Un conflicto judicial con impacto sistémico
La admisión a trámite por parte del Tribunal Supremo del recurso presentado por Santa Bárbara Sistemas, filial del grupo estadounidense General Dynamics, ha introducido un elemento de incertidumbre en el despliegue de los Programas Especiales de Modernización (PEM). El Alto Tribunal ha advertido de que el alcance del recurso podría extenderse más allá de los contratos concretos impugnados, afectando potencialmente al conjunto del Real Decreto 915/2025, que articula préstamos públicos por más de 14.000 millones de euros a la industria de defensa.
Fuentes del sector subrayan que la preocupación no reside tanto en las empresas adjudicatarias como en el riesgo de que un eventual retraso judicial altere el ritmo de ejecución de inversiones consideradas críticas para la modernización militar de España y su alineación con los estándares europeos.
Indra y la apuesta por un campeón industrial nacional
En este escenario, Indra se consolida como una de las compañías llamadas a vertebrar el nuevo ecosistema de defensa español, dentro de una estrategia más amplia orientada a reforzar capacidades industriales propias y reducir dependencias externas en ámbitos considerados estratégicos.
El modelo defendido por Indra se basa en la integración tecnológica, la capacidad de gestión de grandes programas y la creación de conocimiento industrial a largo plazo. Un enfoque que, según fuentes del sector, resulta coherente con la evolución del gasto en defensa en Europa y con el objetivo de que España no quede rezagada frente a otros países que ya han acelerado sus planes de rearme.
Los programas de financiación, bajo la lupa
El recurso de Santa Bárbara cuestiona el procedimiento seguido para la concesión de préstamos a interés cero por parte del Ministerio de Industria, destinados a financiar los PEM. El Supremo ha señalado que algunos de los argumentos esgrimidos, como la ausencia de dictamen del Consejo de Estado, podrían tener implicaciones más amplias sobre el conjunto del decreto.
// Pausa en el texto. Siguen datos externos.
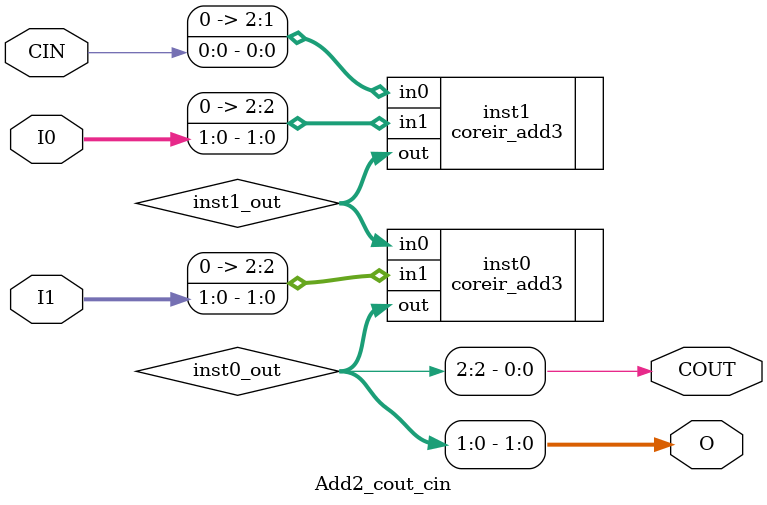
<source format=v>
module Add2_cout_cin (input [1:0] I0, input [1:0] I1, output [1:0] O, output  COUT, input  CIN);
wire [2:0] inst0_out;
wire [2:0] inst1_out;
coreir_add3 inst0 (.in0(inst1_out), .in1({1'b0,I1[1],I1[0]}), .out(inst0_out));
coreir_add3 inst1 (.in0({1'b0,1'b0,CIN}), .in1({1'b0,I0[1],I0[0]}), .out(inst1_out));
assign O = {inst0_out[1],inst0_out[0]};
assign COUT = inst0_out[2];
endmodule


</source>
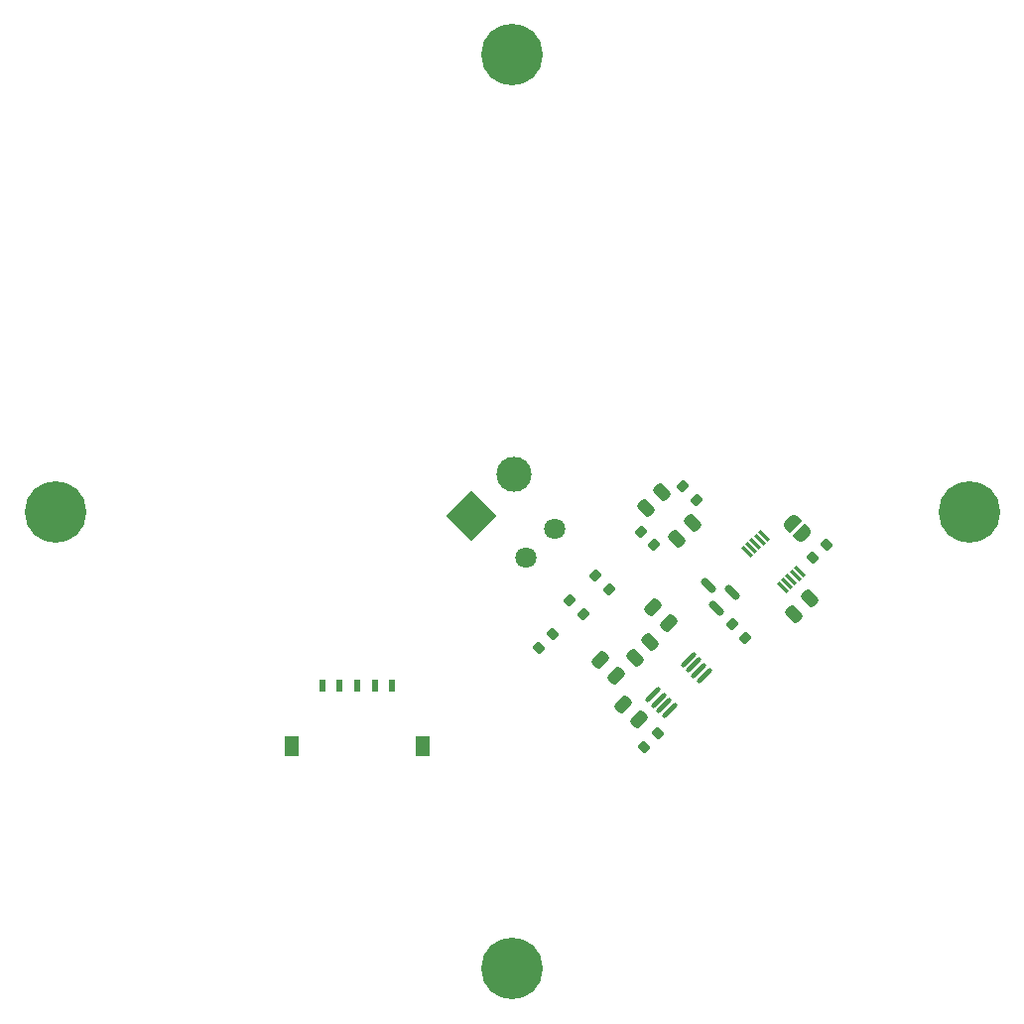
<source format=gbr>
%TF.GenerationSoftware,KiCad,Pcbnew,(6.0.9)*%
%TF.CreationDate,2023-03-28T01:31:43-07:00*%
%TF.ProjectId,solar-panel-side-Z,736f6c61-722d-4706-916e-656c2d736964,3.1*%
%TF.SameCoordinates,Original*%
%TF.FileFunction,Soldermask,Bot*%
%TF.FilePolarity,Negative*%
%FSLAX46Y46*%
G04 Gerber Fmt 4.6, Leading zero omitted, Abs format (unit mm)*
G04 Created by KiCad (PCBNEW (6.0.9)) date 2023-03-28 01:31:43*
%MOMM*%
%LPD*%
G01*
G04 APERTURE LIST*
G04 Aperture macros list*
%AMRoundRect*
0 Rectangle with rounded corners*
0 $1 Rounding radius*
0 $2 $3 $4 $5 $6 $7 $8 $9 X,Y pos of 4 corners*
0 Add a 4 corners polygon primitive as box body*
4,1,4,$2,$3,$4,$5,$6,$7,$8,$9,$2,$3,0*
0 Add four circle primitives for the rounded corners*
1,1,$1+$1,$2,$3*
1,1,$1+$1,$4,$5*
1,1,$1+$1,$6,$7*
1,1,$1+$1,$8,$9*
0 Add four rect primitives between the rounded corners*
20,1,$1+$1,$2,$3,$4,$5,0*
20,1,$1+$1,$4,$5,$6,$7,0*
20,1,$1+$1,$6,$7,$8,$9,0*
20,1,$1+$1,$8,$9,$2,$3,0*%
%AMRotRect*
0 Rectangle, with rotation*
0 The origin of the aperture is its center*
0 $1 length*
0 $2 width*
0 $3 Rotation angle, in degrees counterclockwise*
0 Add horizontal line*
21,1,$1,$2,0,0,$3*%
%AMFreePoly0*
4,1,22,0.499999,-0.750000,0.000000,-0.750000,0.000000,-0.745033,-0.079941,-0.743568,-0.215256,-0.701293,-0.333266,-0.622738,-0.424486,-0.514219,-0.481581,-0.384460,-0.499164,-0.250000,-0.500000,-0.250000,-0.500000,0.250000,-0.499164,0.250000,-0.499963,0.256109,-0.478152,0.396186,-0.417904,0.524511,-0.324060,0.630769,-0.204165,0.706417,-0.067858,0.745374,0.000000,0.744960,0.000000,0.750000,
0.499999,0.750000,0.499999,-0.750000,0.499999,-0.750000,$1*%
%AMFreePoly1*
4,1,20,0.000000,0.744960,0.073905,0.744508,0.209726,0.703889,0.328688,0.626782,0.421226,0.519385,0.479903,0.390333,0.500000,0.250000,0.500000,-0.250000,0.499851,-0.262216,0.476331,-0.402017,0.414519,-0.529596,0.319384,-0.634700,0.198574,-0.708877,0.061801,-0.746166,0.000000,-0.745033,0.000000,-0.750000,-0.499999,-0.750000,-0.499999,0.750000,0.000000,0.750000,0.000000,0.744960,
0.000000,0.744960,$1*%
G04 Aperture macros list end*
%ADD10C,5.250000*%
%ADD11R,0.600000X1.000000*%
%ADD12R,1.250000X1.800000*%
%ADD13RotRect,1.100000X0.250000X135.000000*%
%ADD14C,1.800000*%
%ADD15RoundRect,0.250000X0.512652X0.159099X0.159099X0.512652X-0.512652X-0.159099X-0.159099X-0.512652X0*%
%ADD16RoundRect,0.250000X-0.512652X-0.159099X-0.159099X-0.512652X0.512652X0.159099X0.159099X0.512652X0*%
%ADD17RoundRect,0.250000X0.159099X-0.512652X0.512652X-0.159099X-0.159099X0.512652X-0.512652X0.159099X0*%
%ADD18FreePoly0,135.000000*%
%ADD19FreePoly1,135.000000*%
%ADD20RotRect,3.000000X3.000000X45.000000*%
%ADD21C,3.000000*%
%ADD22RoundRect,0.200000X0.335876X0.053033X0.053033X0.335876X-0.335876X-0.053033X-0.053033X-0.335876X0*%
%ADD23RoundRect,0.200000X-0.053033X0.335876X-0.335876X0.053033X0.053033X-0.335876X0.335876X-0.053033X0*%
%ADD24RoundRect,0.250000X-0.159099X0.512652X-0.512652X0.159099X0.159099X-0.512652X0.512652X-0.159099X0*%
%ADD25RoundRect,0.200000X-0.335876X-0.053033X-0.053033X-0.335876X0.335876X0.053033X0.053033X0.335876X0*%
%ADD26RoundRect,0.100000X0.433103X0.574524X-0.574524X-0.433103X-0.433103X-0.574524X0.574524X0.433103X0*%
%ADD27RoundRect,0.150000X0.521491X-0.309359X-0.309359X0.521491X-0.521491X0.309359X0.309359X-0.521491X0*%
G04 APERTURE END LIST*
D10*
%TO.C,J4*%
X110500000Y-85000000D03*
%TD*%
%TO.C,J5*%
X149500000Y-124000000D03*
%TD*%
%TO.C,J6*%
X149500000Y-46000000D03*
%TD*%
%TO.C,J7*%
X188500000Y-85000000D03*
%TD*%
D11*
%TO.C,J1*%
X139278501Y-99850000D03*
X137778501Y-99850000D03*
X136278502Y-99850000D03*
X134778500Y-99850000D03*
X133278500Y-99850000D03*
D12*
X141883500Y-105040000D03*
X130673502Y-105040000D03*
%TD*%
D13*
%TO.C,U5*%
X174013122Y-90070652D03*
X173659569Y-90424205D03*
X173306016Y-90777759D03*
X172952462Y-91131312D03*
X172598909Y-91484865D03*
X169558350Y-88444306D03*
X169911903Y-88090753D03*
X170265456Y-87737199D03*
X170619010Y-87383646D03*
X170972563Y-87030093D03*
%TD*%
D14*
%TO.C,J2*%
X153121371Y-86416497D03*
X150646497Y-88891371D03*
%TD*%
D15*
%TO.C,C6*%
X158386062Y-98994337D03*
X157042560Y-97650835D03*
%TD*%
D16*
%TO.C,C5*%
X161483190Y-93181922D03*
X162826692Y-94525424D03*
%TD*%
D17*
%TO.C,C7*%
X159941697Y-97438704D03*
X161285199Y-96095202D03*
%TD*%
D15*
%TO.C,C4*%
X160309393Y-102756148D03*
X158965891Y-101412646D03*
%TD*%
D17*
%TO.C,C8*%
X173539361Y-93698109D03*
X174882863Y-92354607D03*
%TD*%
D18*
%TO.C,JP1*%
X174310106Y-86874529D03*
D19*
X173390868Y-85955291D03*
%TD*%
D20*
%TO.C,J3*%
X146020000Y-85360000D03*
D21*
X149612102Y-81767898D03*
%TD*%
D22*
%TO.C,FB1*%
X161617540Y-87843265D03*
X160450814Y-86676539D03*
%TD*%
D23*
%TO.C,R2*%
X152934268Y-95465877D03*
X151767542Y-96632603D03*
%TD*%
D24*
%TO.C,C9*%
X162232722Y-83324854D03*
X160889220Y-84668356D03*
%TD*%
D23*
%TO.C,FB3*%
X161914523Y-103922874D03*
X160747797Y-105089600D03*
%TD*%
D17*
%TO.C,C10*%
X163512587Y-87263437D03*
X164856089Y-85919935D03*
%TD*%
D25*
%TO.C,R5*%
X168243131Y-94610277D03*
X169409857Y-95777003D03*
%TD*%
%TO.C,R3*%
X156575867Y-90452490D03*
X157742593Y-91619216D03*
%TD*%
D22*
%TO.C,FB2*%
X165244998Y-83975391D03*
X164078272Y-82808665D03*
%TD*%
D26*
%TO.C,U4*%
X164520213Y-97626087D03*
X164979832Y-98085706D03*
X165439452Y-98545326D03*
X165899071Y-99004945D03*
X162911545Y-101992471D03*
X162451926Y-101532852D03*
X161992306Y-101073232D03*
X161532687Y-100613613D03*
%TD*%
D23*
%TO.C,R6*%
X176297077Y-87786695D03*
X175130351Y-88953421D03*
%TD*%
D27*
%TO.C,U6*%
X168250202Y-91916200D03*
X166906699Y-93259703D03*
X166252625Y-91262126D03*
%TD*%
D22*
%TO.C,R4*%
X155578849Y-93740535D03*
X154412123Y-92573809D03*
%TD*%
M02*

</source>
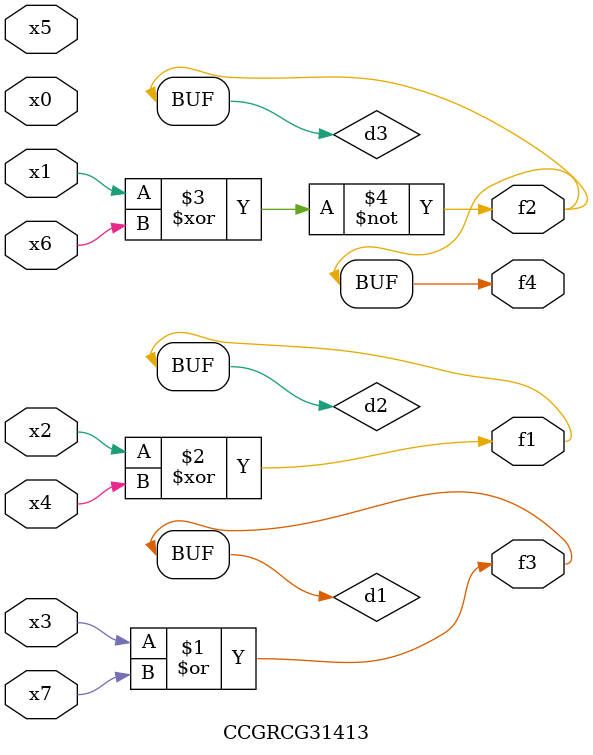
<source format=v>
module CCGRCG31413(
	input x0, x1, x2, x3, x4, x5, x6, x7,
	output f1, f2, f3, f4
);

	wire d1, d2, d3;

	or (d1, x3, x7);
	xor (d2, x2, x4);
	xnor (d3, x1, x6);
	assign f1 = d2;
	assign f2 = d3;
	assign f3 = d1;
	assign f4 = d3;
endmodule

</source>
Esta interpretación ha llevado a que otras compañías beneficiarias, entre ellas filiales de Telefónica, se personen en la causa como posibles afectadas. Desde el sector se insiste, no obstante, en que los créditos han sido una herramienta clave para poner en marcha inversiones de gran volumen y largo plazo, difíciles de acometer únicamente con recursos privados.
Riesgo de retrasos frente a Europa
Uno de los temores recurrentes entre los actores industriales es que la prolongación del litigio pueda ralentizar la ejecución de programas ya en marcha. España alcanzó en 2025 un gasto en defensa superior al 2% del PIB, un hito ligado directamente al despliegue de estos proyectos y a la movilización de financiación pública.
Desde esta perspectiva, la posición de Indra aparece alineada con los intereses de estabilidad y continuidad del sector. La compañía ha defendido en distintos foros la necesidad de ofrecer certidumbre regulatoria y jurídica para que la industria pueda planificar inversiones, contratar personal cualificado y cumplir los plazos comprometidos con el Ministerio de Defensa.
Un contexto de competencia y reordenación industrial
El conflicto también refleja una reordenación más profunda del sector de defensa terrestre en España. Santa Bárbara, que durante años ha tenido un papel predominante en determinados segmentos, ha visto reducido su peso en los nuevos programas, mientras que Indra ha reforzado su presencia como integrador y proveedor de sistemas complejos.
Este cambio parece alineado con la necesidad de impulso de campeones nacionales, capaces de competir de igual a igual con sus homólogos europeos y participar en proyectos multinacionales de mayor escala.
El 2% español en defensa, ¿en riesgo?
A la espera de la evolución judicial, el consenso en el sector es que Indra seguirá siendo una pieza clave del nuevo ciclo inversor en defensa. Su papel como clave de bóveda de la articulación de capacidades tecnológicas, industriales y de gestión que resultan esenciales para el éxito de los PEM y el actual litigio podría amenazar incluso al cumplimiento del objetivo del 2% del PIB destinado a Seguridad y Defensa.